▶ [Source records]:

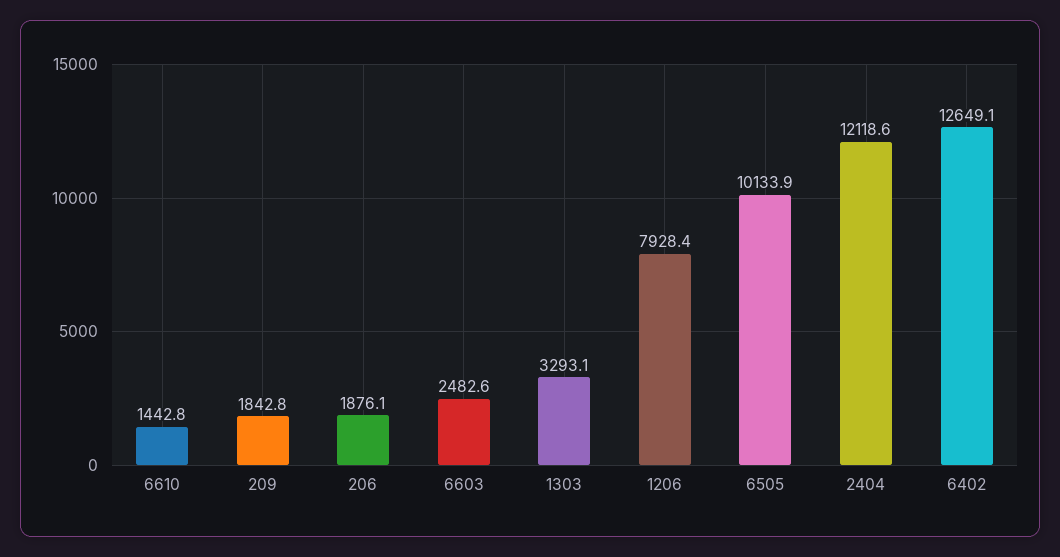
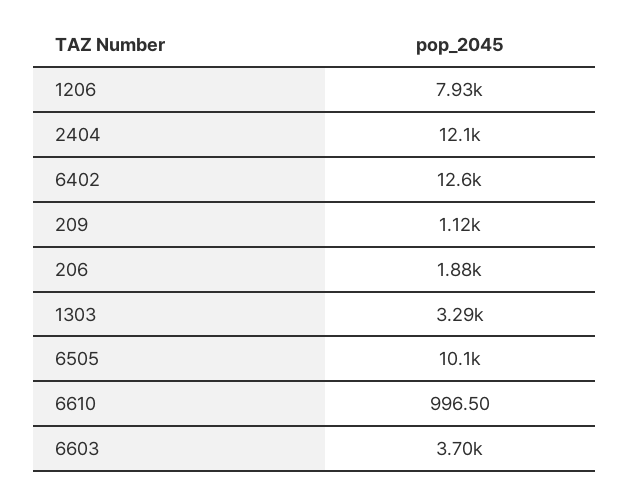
6610: 1442.8 -> 996.5
209: 1842.8 -> 1120
6603: 2482.6 -> 3700

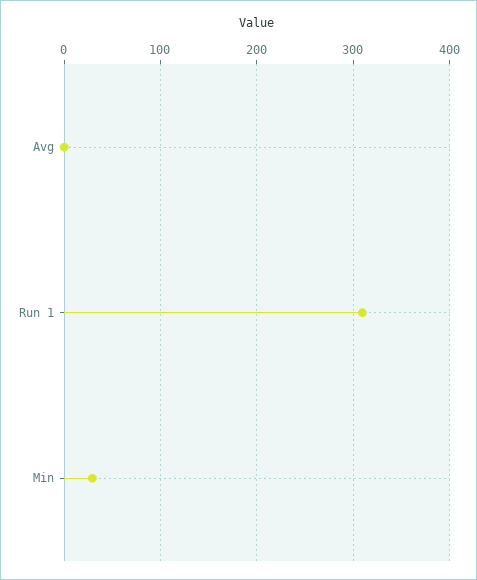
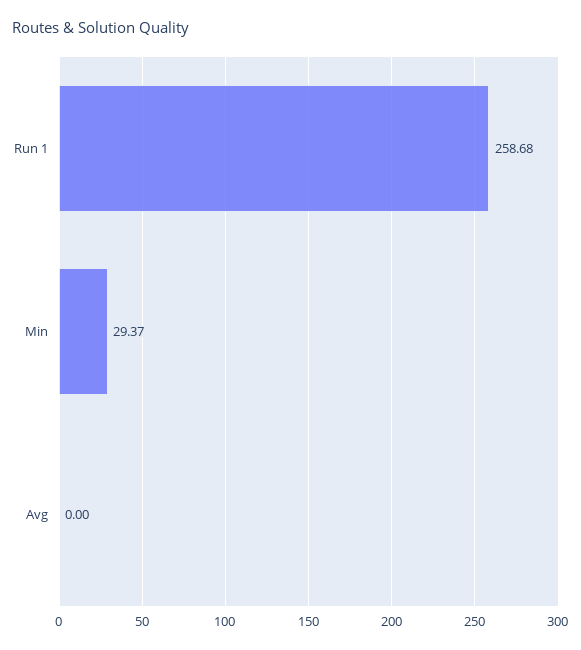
Run 1: 310 -> 258.68

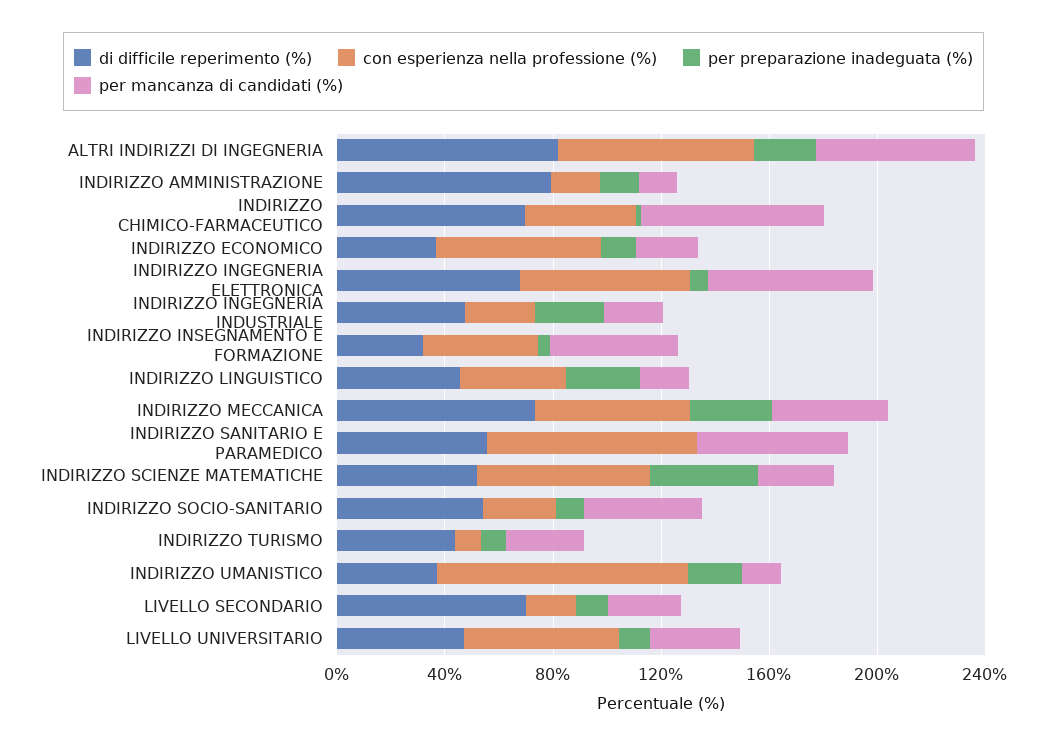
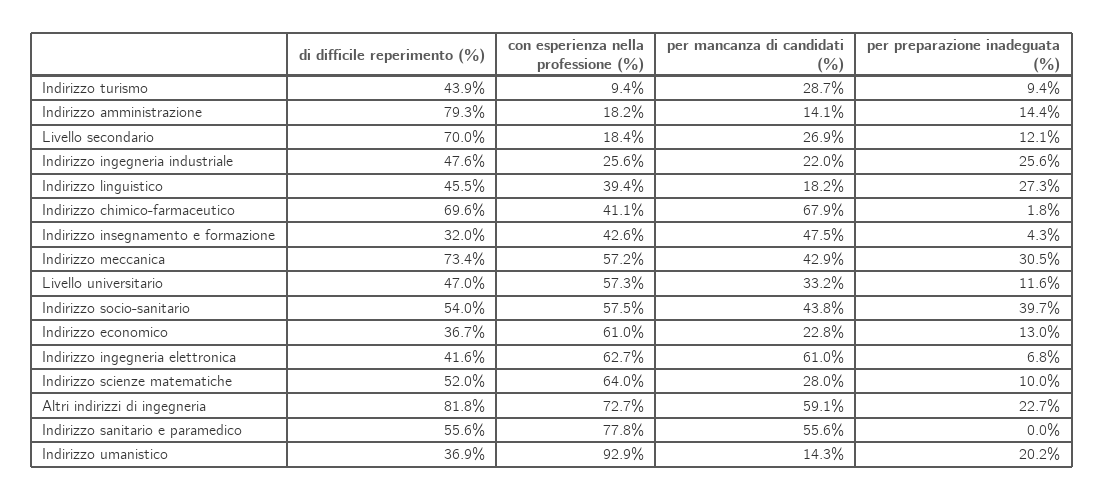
di difficile reperimento (%), INDIRIZZO INGEGNERIA ELETTRONICA: 70 -> 41.6
per preparazione inadeguata (%), INDIRIZZO SCIENZE MATEMATICHE: 40 -> 10
con esperienza nella professione (%), INDIRIZZO SOCIO-SANITARIO: 30 -> 57.5
per preparazione inadeguata (%), INDIRIZZO SOCIO-SANITARIO: 10 -> 39.7

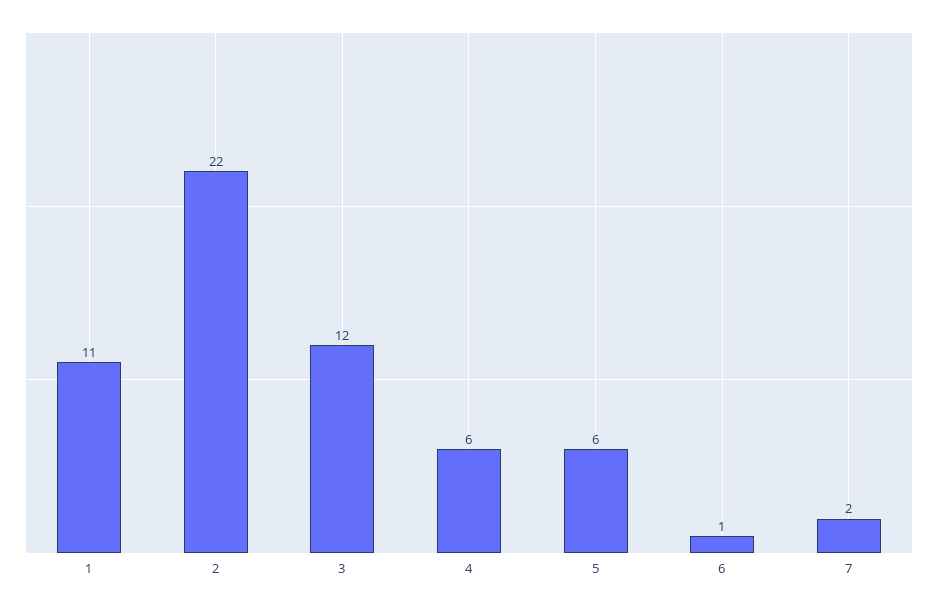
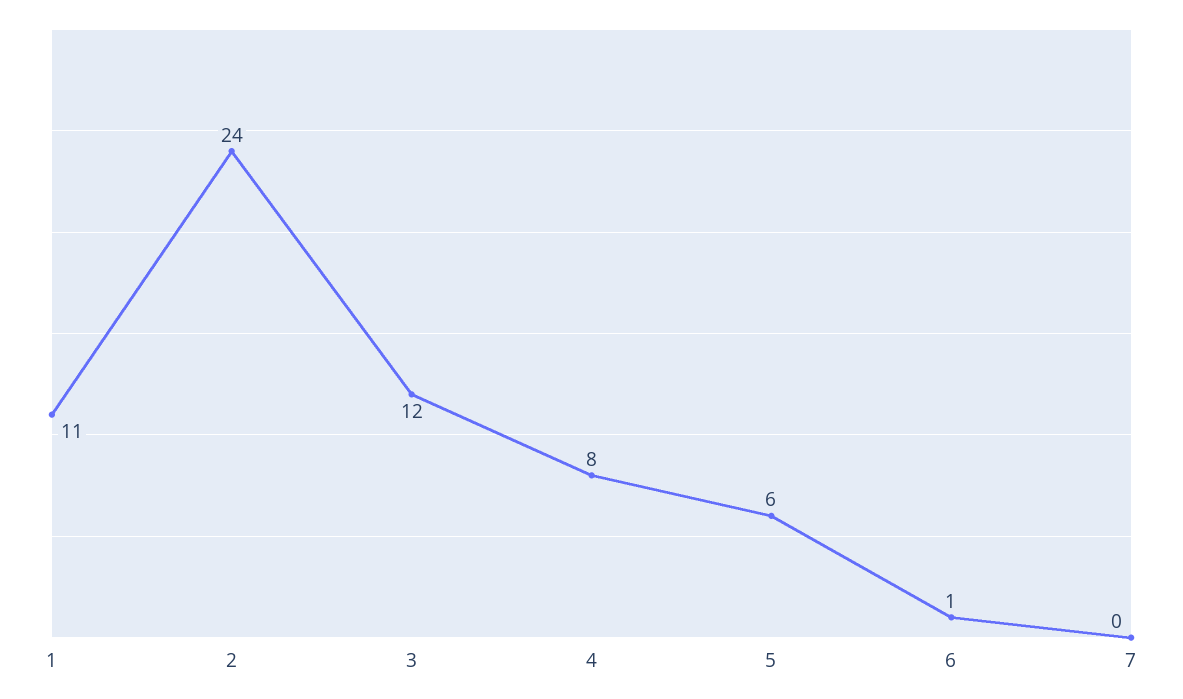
2: 22 -> 24
4: 6 -> 8
7: 2 -> 0

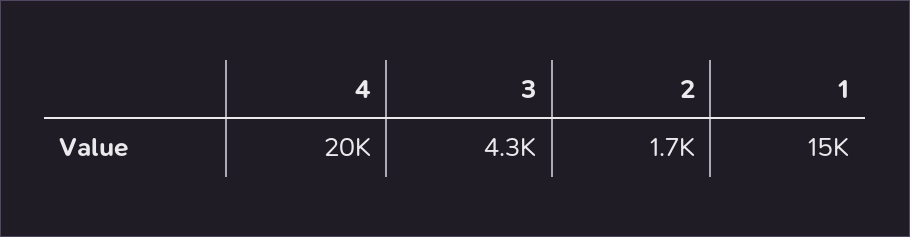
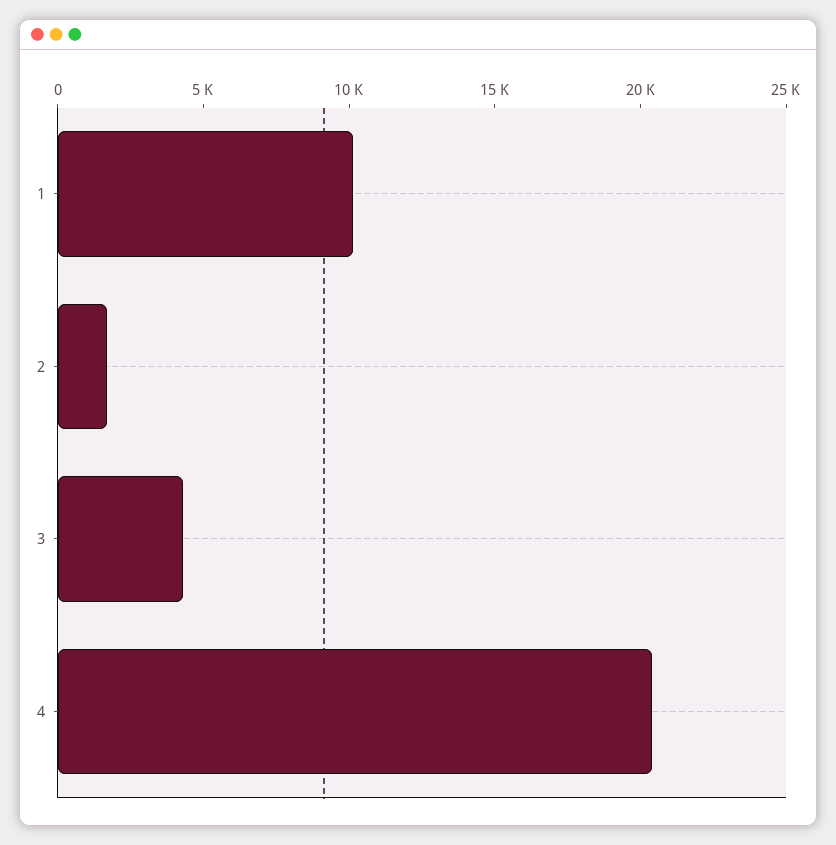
1: 15000 -> 10000

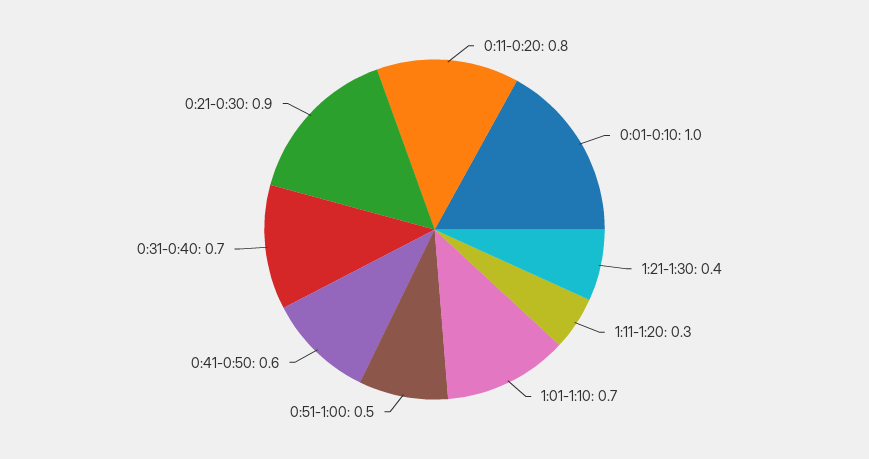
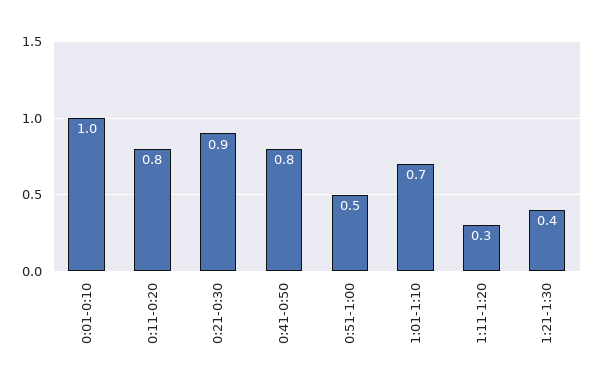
0:41-0:50: 0.6 -> 0.8
0:31-0:40: 0.7 -> none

▶ [Work to complete]: Only lines that include "SANITARIO" belong in the answer; copy all of them from the listing.

▶ [Solution for this problem]:
con esperienza nella professione (%), INDIRIZZO SOCIO-SANITARIO: 30 -> 57.5
per preparazione inadeguata (%), INDIRIZZO SOCIO-SANITARIO: 10 -> 39.7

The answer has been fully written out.